Aucun nouvel esprit, sous une forme visible, saisissable, prononçable, n’a peut-être fait souvent signe, pendant encore longtemps, aux hommes qui se sont tout d’abord relevés de l’état d’une quelconque dépravation et se sont sauvés en revenant aux époques fabuleuses et épiques de la culture encore une fois primitive, celle du communisme. Ils n’ont pas eu la splendeur d’une illusion grandiose qui les a tenus sous son charme. Mais ils ont laissé derrière eux la superstition, les restes misérables, qu’il n’est pas nécessaire de connaître à nouveau, des apogées précédents ; ils ne désiraient que des choses terrestres ; et c’est ainsi que leur vie recommença avec l’esprit de justice qui imprégnait leurs institutions, leur vie en commun, leurs travaux et le partage des biens. L’esprit de justice en tant qu’activité terrestre et que création d’associations volontaires, bien avant l’illusion céleste qui plus tard glorifiera l’activité terrestre en communauté et l’obtiendra évidemment — raison de plus — par la contrainte.

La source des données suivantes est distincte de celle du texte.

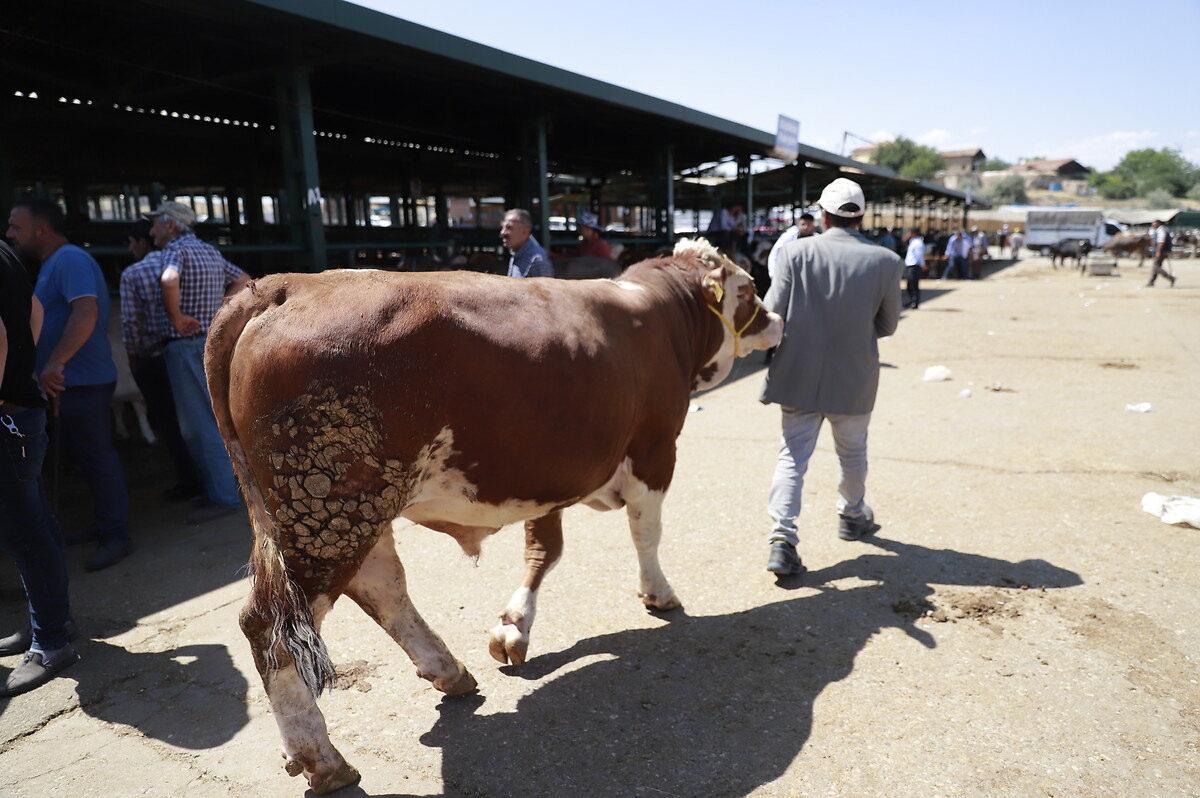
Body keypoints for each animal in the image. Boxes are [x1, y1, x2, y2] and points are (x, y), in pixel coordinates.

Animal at [204, 236, 787, 792]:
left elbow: (544, 549)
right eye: (749, 290)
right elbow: (647, 532)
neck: (659, 312)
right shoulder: (655, 447)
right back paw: (320, 758)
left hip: (344, 510)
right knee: (272, 625)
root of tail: (283, 285)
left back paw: (446, 671)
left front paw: (514, 627)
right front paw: (657, 593)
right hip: (326, 510)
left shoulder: (549, 476)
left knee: (382, 586)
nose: (778, 320)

Est-ce que je parle, avec ces mots, des barbares des lointains millénaires passés ? Est-ce que je parle des ancêtres des Arabes, des Iroquois, des Groenlandais ?

Je ne le sais pas. Nous ne savons rien du tout des changements et des origines de ces peuples prétendument barbares des temps anciens ou de notre époque. Nous avons là à peine quelques traditions et pas de vrais points de repère. Nous savons seulement que les états soi-disant primitifs des prétendus barbares ou sauvages ne sont pas des conditions initiales, dans ce sens où l’humanité aurait débuté dans ces conditions ainsi que le croient beaucoup de spécialistes qui sont instruits au-delà de leur capacité de réflexion. Nous ne savons rien d’un tel début ; même les cultures des "barbares" proviennent de quelque part, ont de profondes racines dans l’humanité ; peut-être proviennent-elles d’une véritable barbarie semblable à celle à laquelle nous voulons échapper.

Car je parle de nos propres peuples ; je parle de nous-mêmes.

Nous sommes le peuple du déclin, dont les pionniers et les devanciers en ont par-dessus la tête de la force stupide, de l’isolement et de l’abandon honteux de l’individu humain. Nous sommes le peuple de la glissade vers le bas, dans lequel il n’y a plus d’esprit unifiant mais uniquement encore ses restes défigurés, la déraison de la superstition, et son succédané habituel, la coercition du pouvoir extérieur, de l’État. Nous sommes le peuple de la décadence et donc de la transition, dont les pionniers n’aperçoivent en aucune façon de sens indicatif hors de la vie terrestre, qui ne voient devant eux aucune illusion céleste à laquelle ils pourraient croire et qu’ils pourraient proclamer sacrée. Nous sommes le peuple qui peut remonter, mais uniquement grâce à un seul esprit : l’esprit de justice dans les choses terrestres de la vie communautaire. Nous sommes le peuple qui ne peut être sauvé et amené à la culture que par le socialisme.